Consider the function $$ g(x) = \frac{1-e^{-2x^2}}{x^2} $$ for $x \neq 0$. Then I have to show that the improper integral $$ \int_0^\infty g(t) $$ is convergent.
My attempt
As $e^{-2x^2} \leq 1$ for all $x \in \mathbb{R}$ we have that $$ \frac{1-e^{-2x^2}}{x^2} \leq \frac{1}{x^2} $$ Thus as the limit $$ \lim_{b \rightarrow \infty} \int_1^b \frac{1}{x^2}dx = 1 $$ exists it follows from the comparison criteria that the improper integral is convergent. Is this approach alright? I think it is. Thanks for your help.
You didn't use that $e^{-2x^2} \le 1$ to write that inequality but rather the fact that $e^{-2x^2} \ge 0$.

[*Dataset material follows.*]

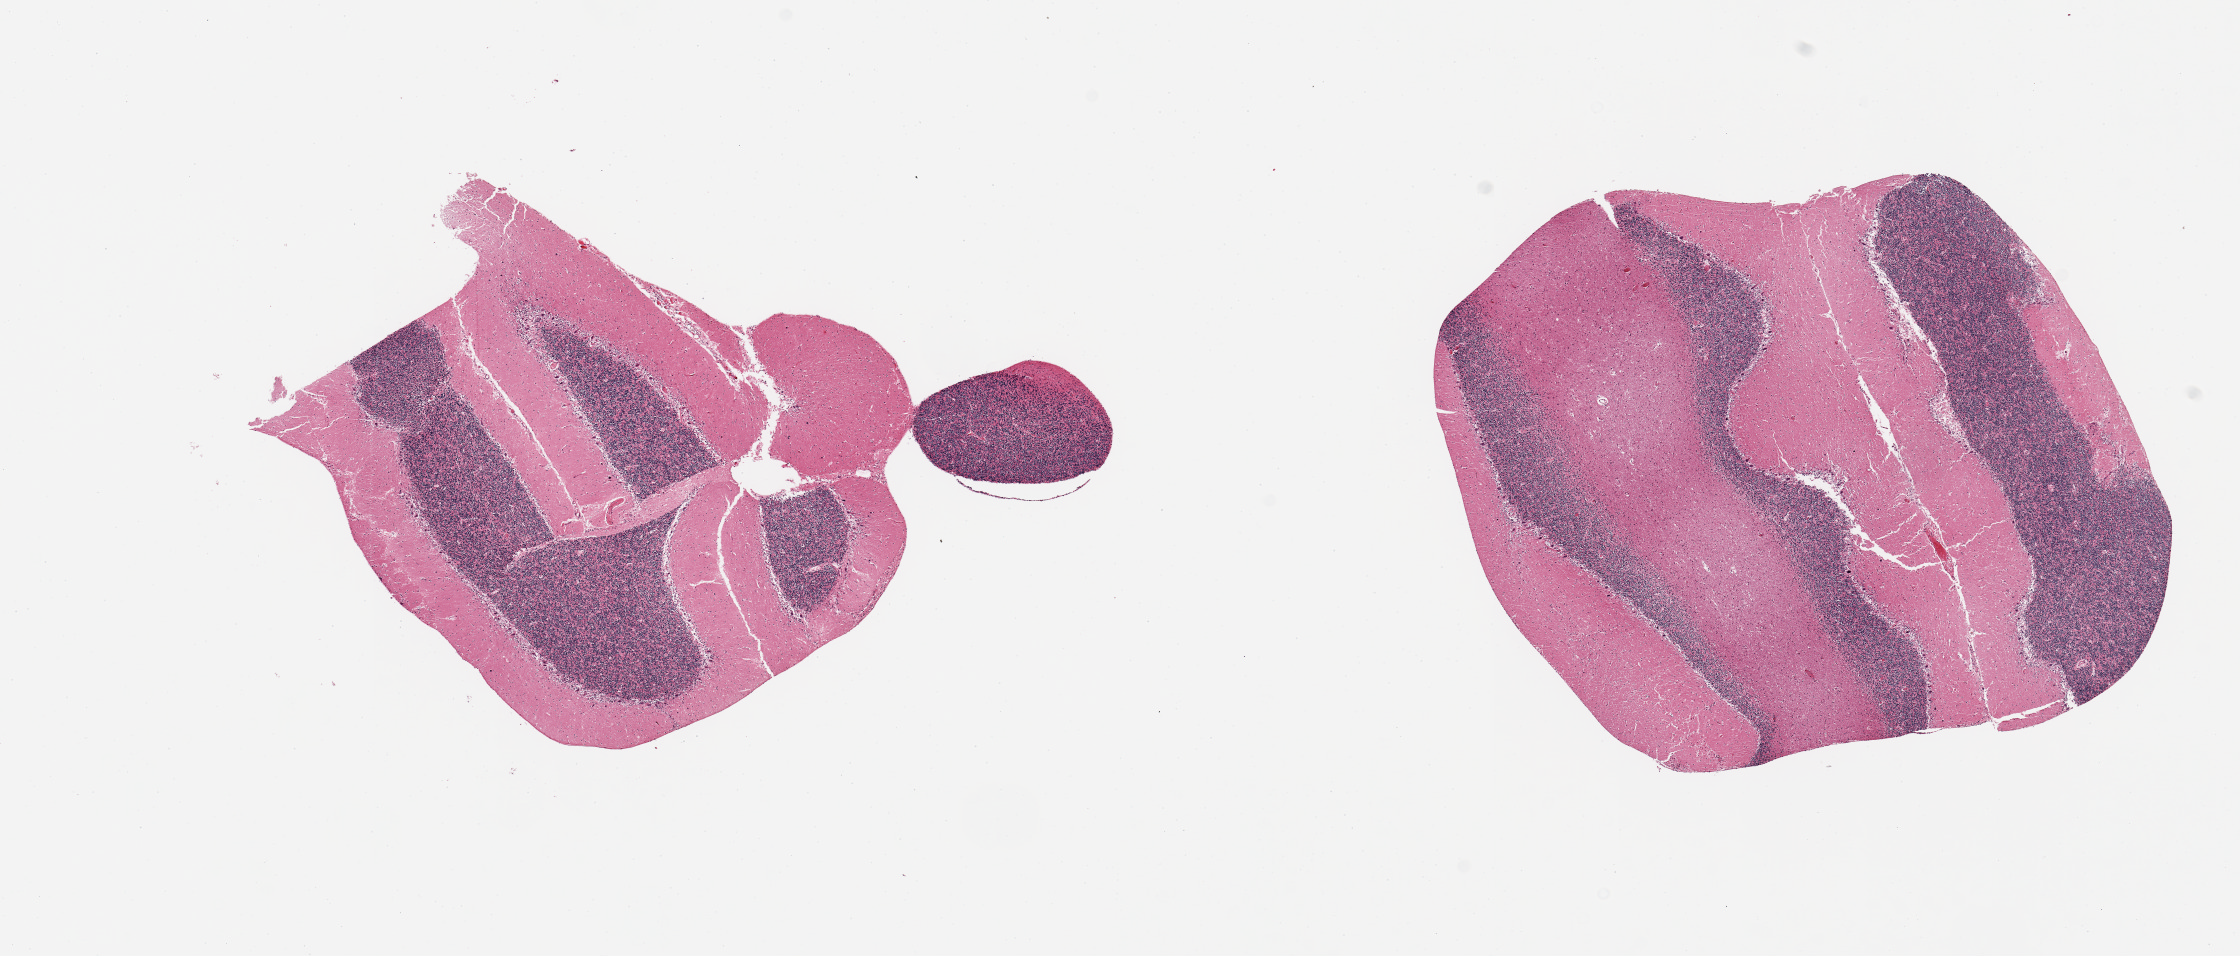
Whole-slide image, hematoxylin and eosin (H&E) stain, brightfield — low-resolution overview of the scanned area, about 17.7 x 7.6 mm (from a 20x scan); PAXgene-fixed paraffin-embedded (PFPE) section; section of cerebellum (target tissue); donor tissue sample. Male donor.
Reviewer comment on this tissue sample: 2 pieces.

However, you do need the fact that $e^{-2x^2} \le 1$ to conclude that $$0 \le \dfrac{1-e^{-2x^2}}{x^2}.$$
With that in place, you may use the comparison test.
Also, you've shown that the improper integral $\displaystyle\int_1^\infty g(x)dx$ exists. You also need to argue that the integral on $[0, 1]$ exists as well.
However, that follows simply because $g$ can be made continuous on $[0, 1]$ by appropriately defining it at $0$.